Boris Becker tire à boulets rouges sur les villes allemandes !

Boris Becker tourne la page sur l’Allemagne

München – Boris Becker, la légende du tennis, a exprimé son nouveau bonheur en Italie, critiquant au passage son ancien pays. Dans l’émission « 3 nach 9 », il a clairement stipulé qu’un retour en Allemagne était hors de question, tant sur le plan professionnel que personnel.

À 58 ans, l’ancien numéro un mondial souligne que sa vie à Milan lui convient bien mieux, notamment en raison des infrastructures, qu’il juge supérieures à celles de ses anciennes villes allemandes. Il n’a pas manqué de pointer du doigt les retards chroniques de la Deutsche Bahn, en vantant la ponctualité des trains italiens.

Boris Becker lors d'une talk-show, affirmant son choix de vie en Italie.
Boris Becker lors d’une talk-show, affirmant son choix de vie en Italie.

Au-delà des infrastructures, Becker se montre critique envers la manière dont les gens interagissent en Allemagne. Il regrette un certain manque de distance, notamment à cause du tutoiement fréquent qui le dérange. Cette attention constante lui semble invasive, rendant l’Allemagne peu attrayante comme lieu de résidence.
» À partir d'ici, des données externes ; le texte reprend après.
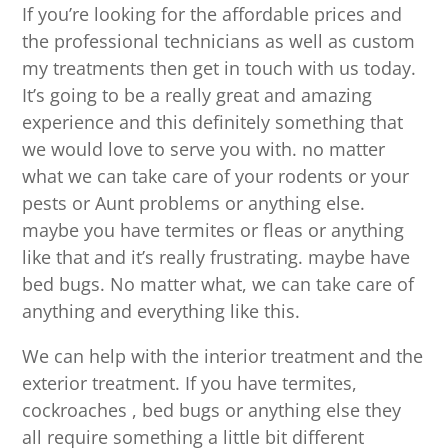
If you’re looking for the affordable prices and
the professional technicians as well as custom
my treatments then get in touch with us today.
It’s going to be a really great and amazing
experience and this definitely something that
we would love to serve you with. no matter
what we can take care of your rodents or your
pests or Aunt problems or anything else.
maybe you have termites or fleas or anything
like that and it’s really frustrating. maybe have
bed bugs. No matter what, we can take care of
anything and everything like this.
We can help with the interior treatment and the
exterior treatment. If you have termites,
cockroaches , bed bugs or anything else they
all require something a little bit different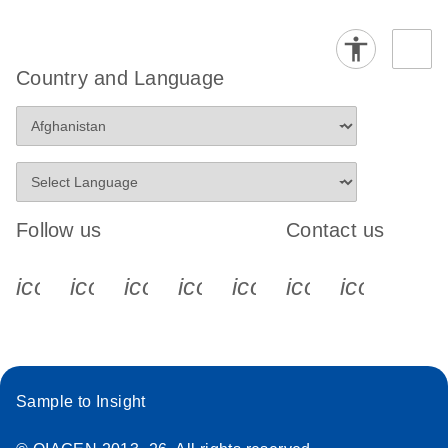
Country and Language
Follow us
Contact us
icon_0340_cc_gen_x-s
icon_0066_linkedin-s
icon_0064_facebook-s
icon_0065_instagram-s
icon_0077_youtube
icon_0072_pho
icon_006
Sample to Insight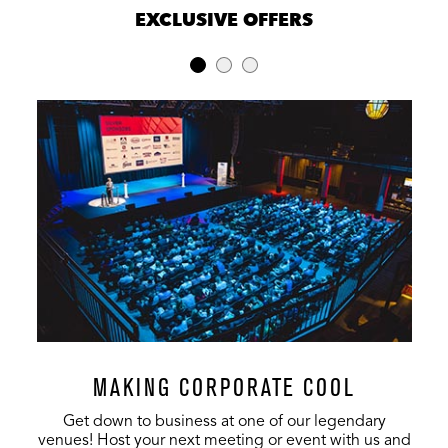
EXCLUSIVE OFFERS
MAKING CORPORATE COOL
Get down to business at one of our legendary
venues! Host your next meeting or event with us and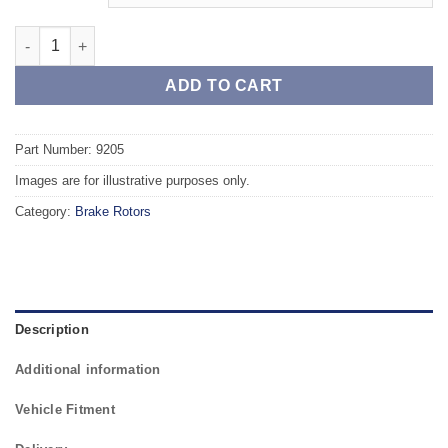
Front TAROX Brake Rotors - AUDI A5 Rear Axle PR Code 1KW qu
ADD TO CART
Part Number: 9205
Images are for illustrative purposes only.
Category:
Brake Rotors
Description
Additional information
Vehicle Fitment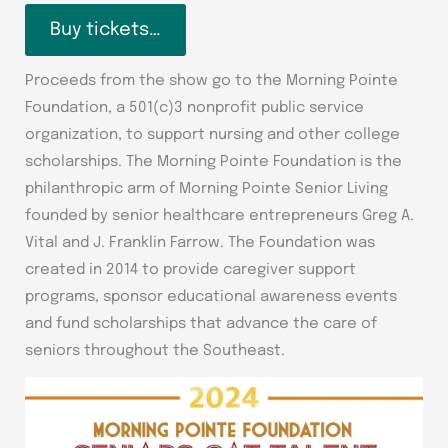
Buy tickets…
Proceeds from the show go to the Morning Pointe
Foundation, a 501(c)3 nonprofit public service
organization, to support nursing and other college
scholarships. The Morning Pointe Foundation is the
philanthropic arm of Morning Pointe Senior Living
founded by senior healthcare entrepreneurs Greg A.
Vital and J. Franklin Farrow. The Foundation was
created in 2014 to provide caregiver support
programs, sponsor educational awareness events
and fund scholarships that advance the care of
seniors throughout the Southeast.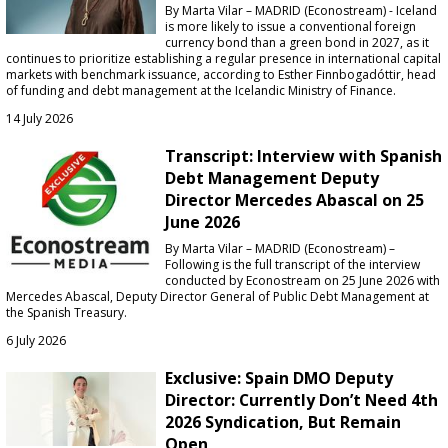
By Marta Vilar – MADRID (Econostream) - Iceland
is more likely to issue a conventional foreign
currency bond than a green bond in 2027, as it
continues to prioritize establishing a regular presence in international capital
markets with benchmark issuance, according to Esther Finnbogadóttir, head
of funding and debt management at the Icelandic Ministry of Finance.
14 July 2026
Transcript: Interview with Spanish
Debt Management Deputy
Director Mercedes Abascal on 25
June 2026
By Marta Vilar – MADRID (Econostream) –
Following is the full transcript of the interview
conducted by Econostream on 25 June 2026 with
Mercedes Abascal, Deputy Director General of Public Debt Management at
the Spanish Treasury.
6 July 2026
Exclusive: Spain DMO Deputy
Director: Currently Don’t Need 4th
2026 Syndication, But Remain
Open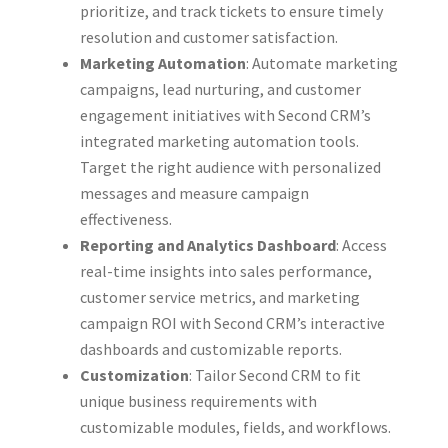
prioritize, and track tickets to ensure timely
resolution and customer satisfaction.
Marketing Automation
: Automate marketing
campaigns, lead nurturing, and customer
engagement initiatives with Second CRM’s
integrated marketing automation tools.
Target the right audience with personalized
messages and measure campaign
effectiveness.
Reporting and Analytics Dashboard
: Access
real-time insights into sales performance,
customer service metrics, and marketing
campaign ROI with Second CRM’s interactive
dashboards and customizable reports.
Customization
: Tailor Second CRM to fit
unique business requirements with
customizable modules, fields, and workflows.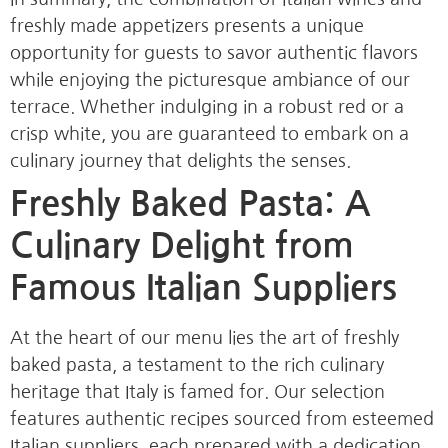
freshly made appetizers presents a unique
opportunity for guests to savor authentic flavors
while enjoying the picturesque ambiance of our
terrace. Whether indulging in a robust red or a
crisp white, you are guaranteed to embark on a
culinary journey that delights the senses.
Freshly Baked Pasta: A
Culinary Delight from
Famous Italian Suppliers
At the heart of our menu lies the art of freshly
baked pasta, a testament to the rich culinary
heritage that Italy is famed for. Our selection
features authentic recipes sourced from esteemed
Italian suppliers, each prepared with a dedication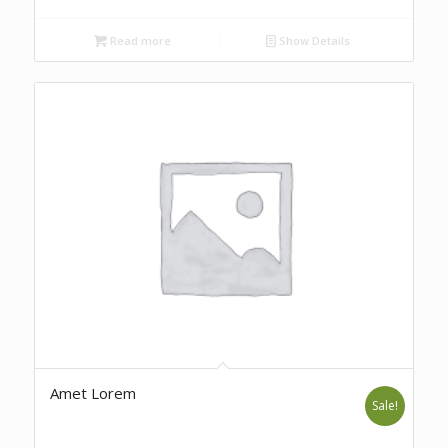
Read more
Show Details
Amet Lorem
Sale!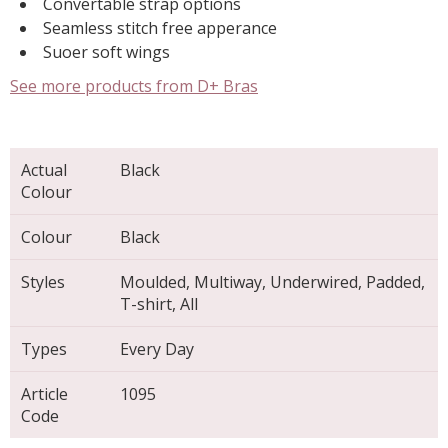
Convertable strap options
Seamless stitch free apperance
Suoer soft wings
See more products from D+ Bras
Actual
Black
Colour
Colour
Black
Styles
Moulded, Multiway, Underwired, Padded,
T-shirt, All
Types
Every Day
Article
1095
Code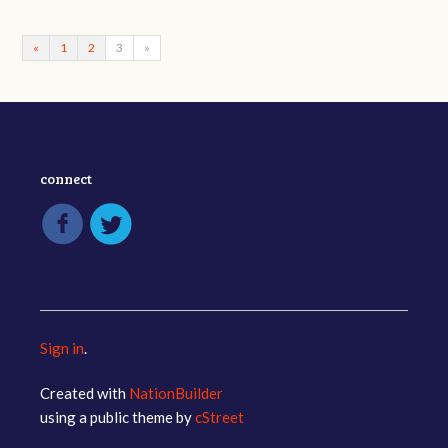
«
1
2
3
»
connect
Sign in
.
Created with
NationBuilder
using a public theme by
cStreet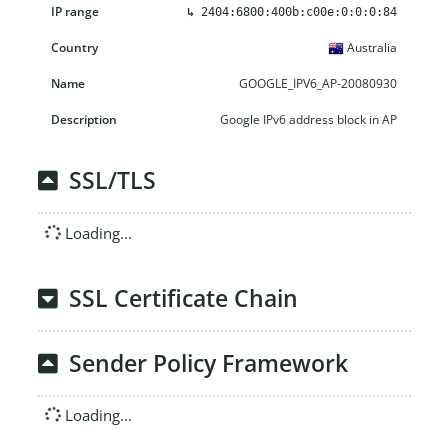
↳
2404:6800:400b:c00e:0:0:0:84
Australia
GOOGLE_IPV6_AP-20080930
Google IPv6 address block in AP
SSL/TLS
Loading...
SSL Certificate Chain
Sender Policy Framework
Loading...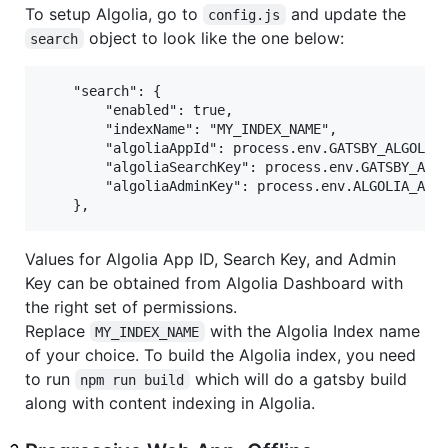
To setup Algolia, go to
and update the
config.js
object to look like the one below:
search
	"search": {

		"enabled": true,

		"indexName": "MY_INDEX_NAME",

		"algoliaAppId": process.env.GATSBY_ALGOLIA_APP_ID,

		"algoliaSearchKey": process.env.GATSBY_ALGOLIA_SEARCH_KEY,

		"algoliaAdminKey": process.env.ALGOLIA_ADMIN_KEY

Values for Algolia App ID, Search Key, and Admin
Key can be obtained from Algolia Dashboard with
the right set of permissions.
Replace
with the Algolia Index name
MY_INDEX_NAME
of your choice. To build the Algolia index, you need
to run
which will do a gatsby build
npm run build
along with content indexing in Algolia.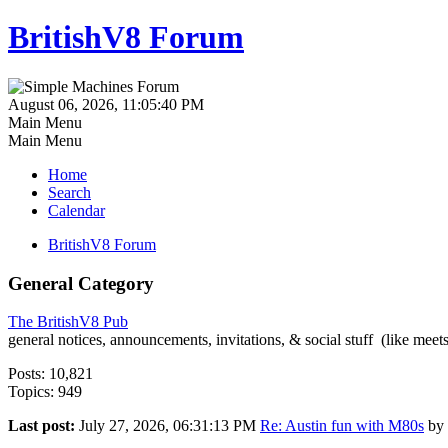
BritishV8 Forum
August 06, 2026, 11:05:40 PM
Main Menu
Main Menu
Home
Search
Calendar
BritishV8 Forum
General Category
The BritishV8 Pub
general notices, announcements, invitations, & social stuff (like mee
Posts: 10,821
Topics: 949
Last post:
July 27, 2026, 06:31:13 PM
Re: Austin fun with M80s
by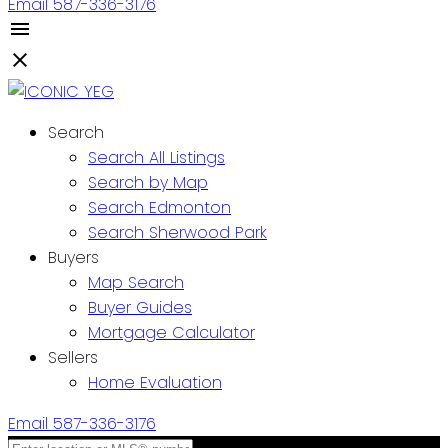
Email
587-336-3176
Search
Search All Listings
Search by Map
Search Edmonton
Search Sherwood Park
Buyers
Map Search
Buyer Guides
Mortgage Calculator
Sellers
Home Evaluation
Email
587-336-3176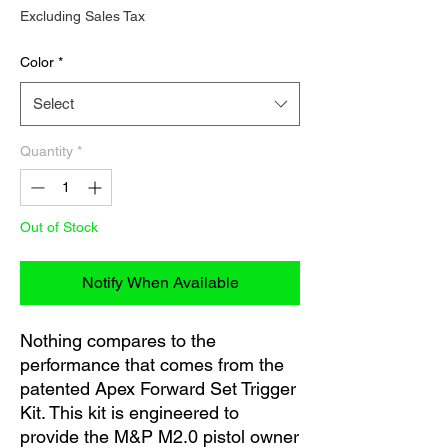
Excluding Sales Tax
Color
*
Select
Quantity
*
Out of Stock
Notify When Available
Nothing compares to the
performance that comes from the
patented Apex Forward Set Trigger
Kit. This kit is engineered to
provide the M&P M2.0 pistol owner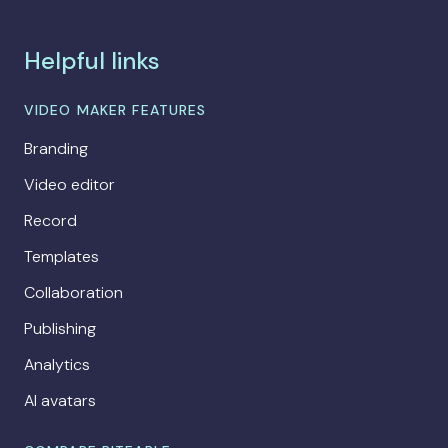
Helpful links
VIDEO MAKER FEATURES
Branding
Video editor
Record
Templates
Collaboration
Publishing
Analytics
AI avatars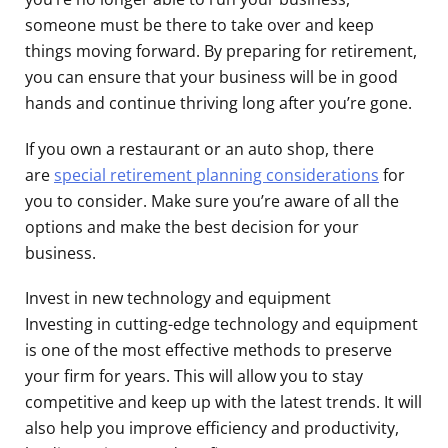
someone must be there to take over and keep
things moving forward. By preparing for retirement,
you can ensure that your business will be in good
hands and continue thriving long after you’re gone.
If you own a restaurant or an auto shop, there
are
special retirement planning considerations
for
you to consider. Make sure you’re aware of all the
options and make the best decision for your
business.
Invest in new technology and equipment
Investing in cutting-edge technology and equipment
is one of the most effective methods to preserve
your firm for years. This will allow you to stay
competitive and keep up with the latest trends. It will
also help you improve efficiency and productivity,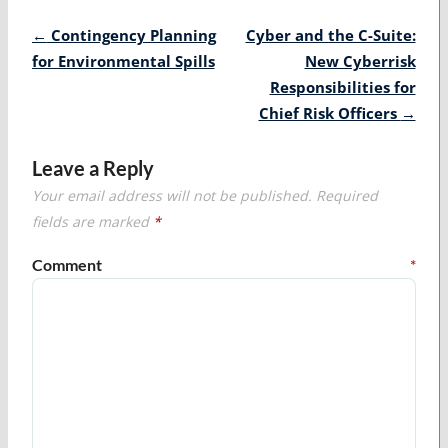
Post
←
Contingency Planning
Cyber and the C-Suite:
navigation
for Environmental Spills
New Cyberrisk
Responsibilities for
Chief Risk Officers
→
Leave a Reply
Your email address will not be published.
Required
fields are marked
*
Comment
*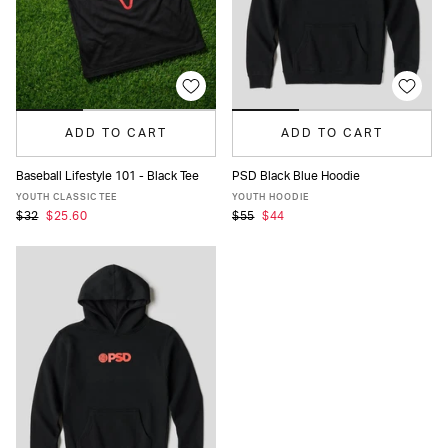
ADD TO CART
ADD TO CART
Baseball Lifestyle 101 - Black Tee
PSD Black Blue Hoodie
S
M
L
XL
S
M
L
XL
YOUTH CLASSIC TEE
YOUTH HOODIE
$32
$25.60
$55
$44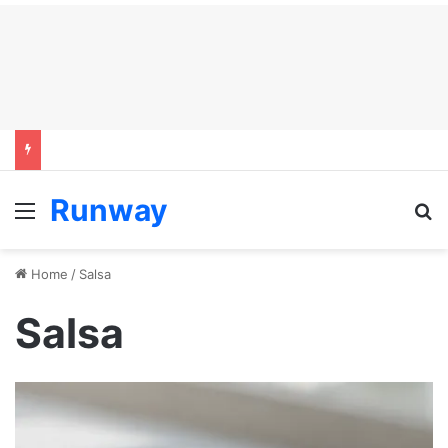
Runway
Menu
S
Home
/
Salsa
Salsa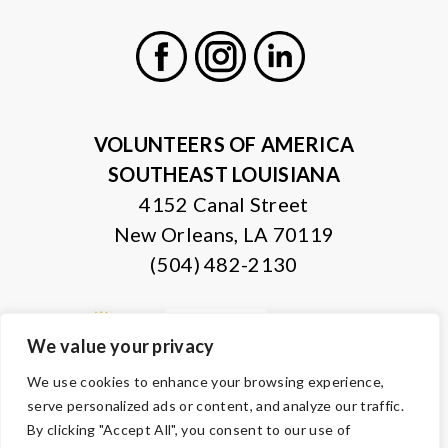
Facebook
Instagram
LinkedIn
VOLUNTEERS OF AMERICA
SOUTHEAST LOUISIANA
4152 Canal Street
New Orleans, LA 70119
(504) 482-2130
We value your privacy
We use cookies to enhance your browsing experience,
serve personalized ads or content, and analyze our traffic.
By clicking "Accept All", you consent to our use of
© Copyright 2026 Volunteers of America — All Rights Reserved. We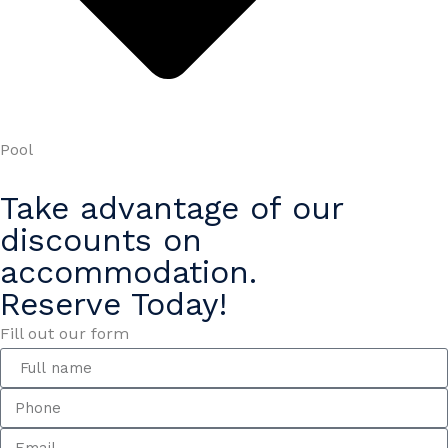
Pool
Take advantage of our
discounts on
accommodation.
Reserve Today!
Fill out our form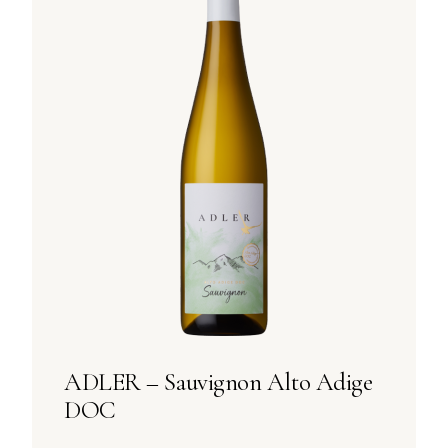
ADLER – Sauvignon Alto Adige
DOC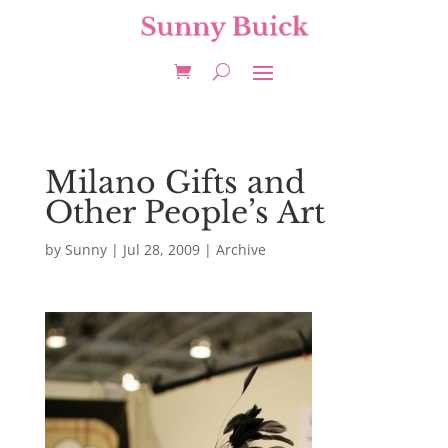
Milano Gifts and
Other People’s Art
by
Sunny
|
Jul 28, 2009
|
Archive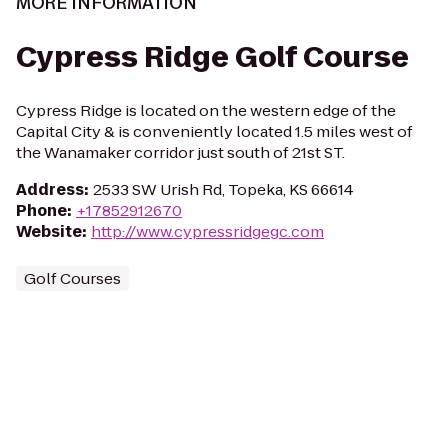
MORE INFORMATION
Cypress Ridge Golf Course
Cypress Ridge is located on the western edge of the
Capital City & is conveniently located 1.5 miles west of
the Wanamaker corridor just south of 21st ST.
Address
:
2533 SW Urish Rd, Topeka, KS 66614
Phone
:
+17852912670
Website
:
http://www.cypressridgegc.com
Golf Courses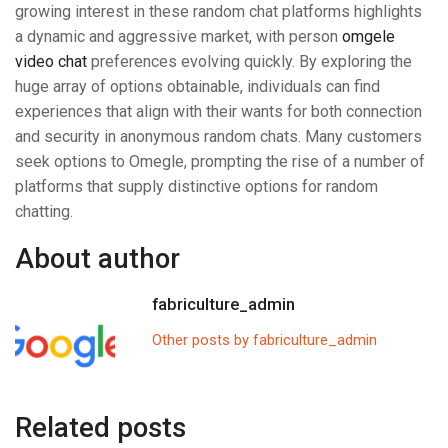
growing interest in these random chat platforms highlights
a dynamic and aggressive market, with person
omgele
video chat
preferences evolving quickly. By exploring the
huge array of options obtainable, individuals can find
experiences that align with their wants for both connection
and security in anonymous random chats. Many customers
seek options to Omegle, prompting the rise of a number of
platforms that supply distinctive options for random
chatting.
About author
fabriculture_admin
Other posts by fabriculture_admin
Related posts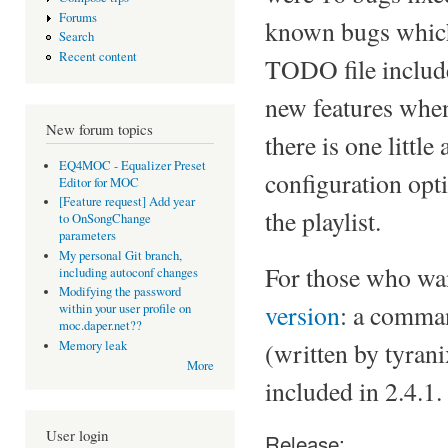
Forums
known bugs which 
Search
Recent content
TODO file include
new features when
New forum topics
there is one littl
EQ4MOC - Equalizer Preset
configuration opti
Editor for MOC
[Feature request] Add year
the playlist.
to OnSongChange
parameters
My personal Git branch,
For those who want
including autoconf changes
Modifying the password
version
: a comman
within your user profile on
moc.daper.net??
(written by tyran
Memory leak
More
included in 2.4.1.
User login
Release:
Malgré cela, il reconnaît que sa notoriété n’est pas étrangère à cette exposition perpétuelle.

En dehors de ces critiques, il a trouvé un havre de paix en Italie avec sa femme Lilian et leur petite fille, Zoë Vittoria, pour qui il commence déjà à transmettre sa passion pour le tennis. Avec humour, il avoue lui enseigner les bases de ce sport, tout en s’assurant que leçons et plaisanteries font bon ménage.

Points à retenir

  • Boris Becker préfère visiblement les trains italiens aux retards de la Deutsche Bahn.
  • La vie privée semble être un luxe que l’ex-joueur n’a pas trouvé en Allemagne.
  • Il n’hésite pas à plaisanter sur ses méthodes d’entraînement avec sa fille, un vrai papa poule!
  • Malgré ses critiques, il reste conscient de son statut médiatique et des conséquences qui en découlent.

Voyons les choses sous un autre angle : est-ce que nous sommes tous un peu comme Becker à chercher une échappatoire de notre quotidien ? Peut-être que son choix de quitter l’Allemagne estentièrement justifié pour lui, mais cela nous pousse à réfléchir sur ce que nous recherchons vraiment dans nos vies. Devraient-nous tous envisager d’exporter nos rêves, ou est-ce que le bonheur peut se trouver tout près, sur nos propres rives? En tant que journaliste engagé, j’invite chacun à explorer cette question et à penser à leur propre quête.